Honey Bee Sweets said...

Thanks for the recipe Gert! Will make for my family & neighbors next week. :)

ICook4Fun said...

Elin, garlic for breakfast ha ha..

Lyndsey, thank you.

Angie, hope you like this.

Wendy, yea I prefer tossing it this way.

Marina, thank you. Maybe the knots are popular only here in the US :)

bake it Myself, hi, you are welcome.

Ho Ho Ho, thanks.

Paula, thanks for stopping by.

Wendy, I guess you have to knead it by hand. But if you are in the US you can always buy the ready fresh dough from the pizza place or from the supermarket.

ICook4Fun said...

Busygran & Robin, oh yea. They are great with soup.

Kay, ha ha eat in moderation should be fine to your waistline :)

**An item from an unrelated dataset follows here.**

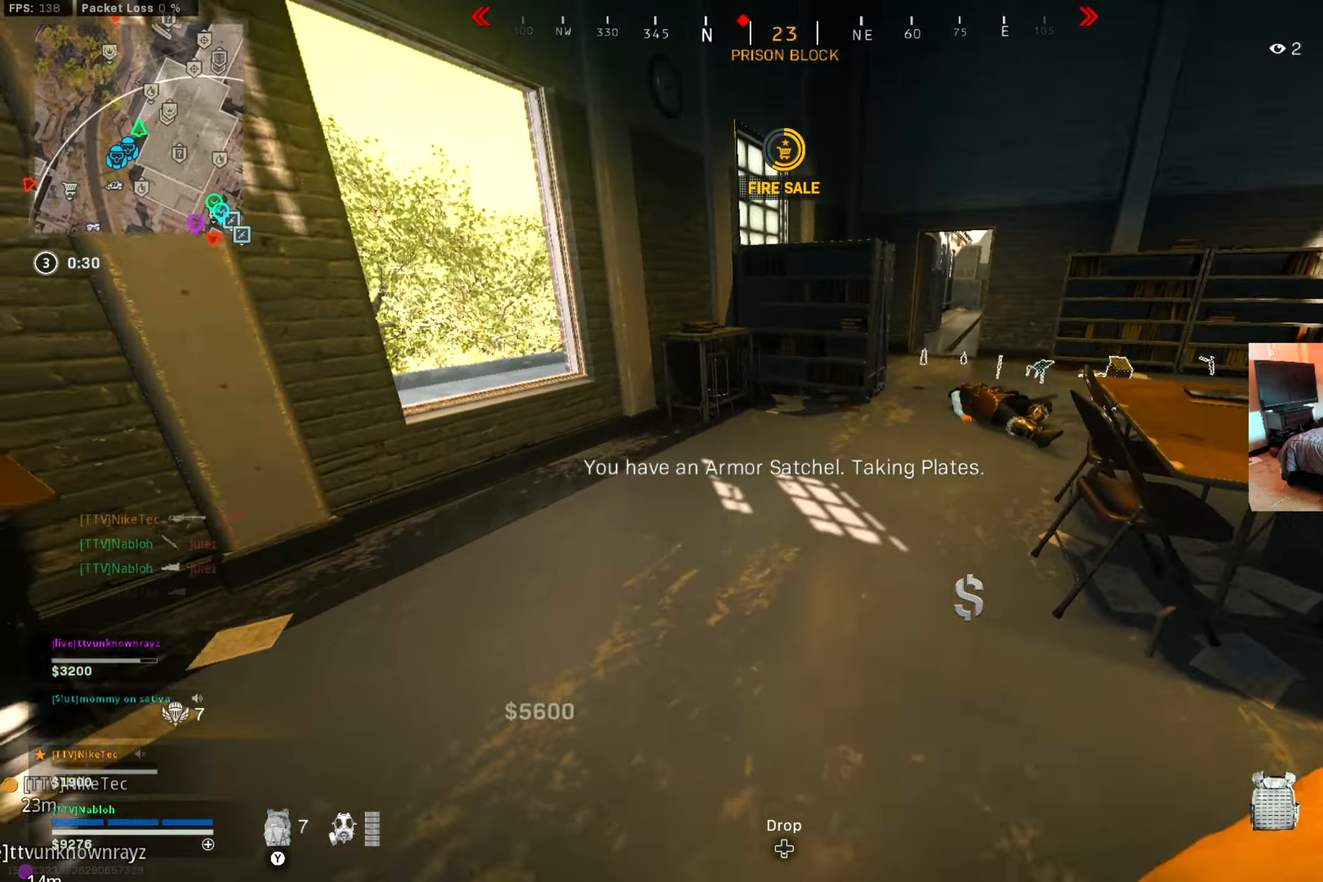
{"buttons": [], "left_stick": "up", "right_stick": "center", "events": [[33, "right_stick", "left"], [67, "left_stick", "up-left"], [150, "right_stick", "center"], [233, "right_stick", "left"], [367, "A", "down"], [367, "right_stick", "center"], [450, "A", "up"], [450, "left_stick", "up"]]}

Reese, hope you like this.

Jeannie, thanks.

Debs, you are most welcome.

Crustabakes, it is very easy. Just tie a knot and tuck one end to the top and the other end to the bottom.
Bee Bee, hope they like it.

Kitchen Corner said...

I like the shape of these buns! Looks nice!

Pei-Lin@Dodol and Mochi said...

This is an interesting way to make bread such as these. I usually like sprinkle toppings and glaze the breads before baking.

Hey, a HAPPY, HAPPY BIRTHDAY to Carlos! =)

Jess @ Bakericious said...

looks delicious, I like the shape of the buns :).

Sonia (Nasi Lemak Lover) said...

this is new to me, I think to dip in creamy mushroom soup, must be yummy!

Cheah said...

They're so neatly done! Something new to me and so kind of you to share!

MaryMoh said...

These look so pretty and tempting. I love the garlic smell...mmm

Nadia said...

I stumbled upon your blog and really liked it, tried the garlic knots and they came out pretty neat. I paired them with cream of mushroom soup to fix lunch. thanks

A Year on the Grill said...

Found you through tastespotting... Love these, and will be making them soon. Great looking site, will go hunt around now, and will be back soon!

Dave

claire said...

I found you through foodgawker... This is my carb dream! They look amazing!

Shirley @ Kokken69 said...

I do love garlicky bread! They look so soft!

mycookinghut said...

Lovely!! You are really my sifu in baking!

pigpigscorner said...

I can smell the garlic and herbs from here! yum!

Ellie (Almost Bourdain) said...

You have good bread making skill. I always admire your buns. They always look so fluffy and soft.

Nate @ House of Annie said...

Very nicely done! I like the flavors you have here. I'd make some myself, but I'm afraid I'll eat them all, and then these bread buns will go to my buns! ;-)

noobcook said...

every time I see such delicious bakes on your blog, I'm convinced that bakeries are only opened for people like me. Everything you bake at home seem to look much prettier and more yummy ;)

ICook4Fun said...

Grace, thank you.

Pei-Lin, thank you for the birthday wish. Now I can remember both your birthday :)

Jess, thanks.

Sonia, yea this bread good with soup and on it own.

Cheah, thank you.

Mary, yea loads of garlic in this.

Nadia, thanks for stopping by.

A Year on the Grill, thanks for stopping by. Will swing by to your blog :)

Claire, thanks for dropping

ICook4Fun said...

Shirley, me too :)

Leemei, no lah..I am still learning how to make good bread :)

Pigpigscorner, ha ha

Ellie, thank you for you kind words.

Nate, oh yea. This bread can be addictive. You can pop a lot into your mouth withou relizing it :)

Noobcook, thank you. You make me blush. I still have a lot to learn when come to making bread.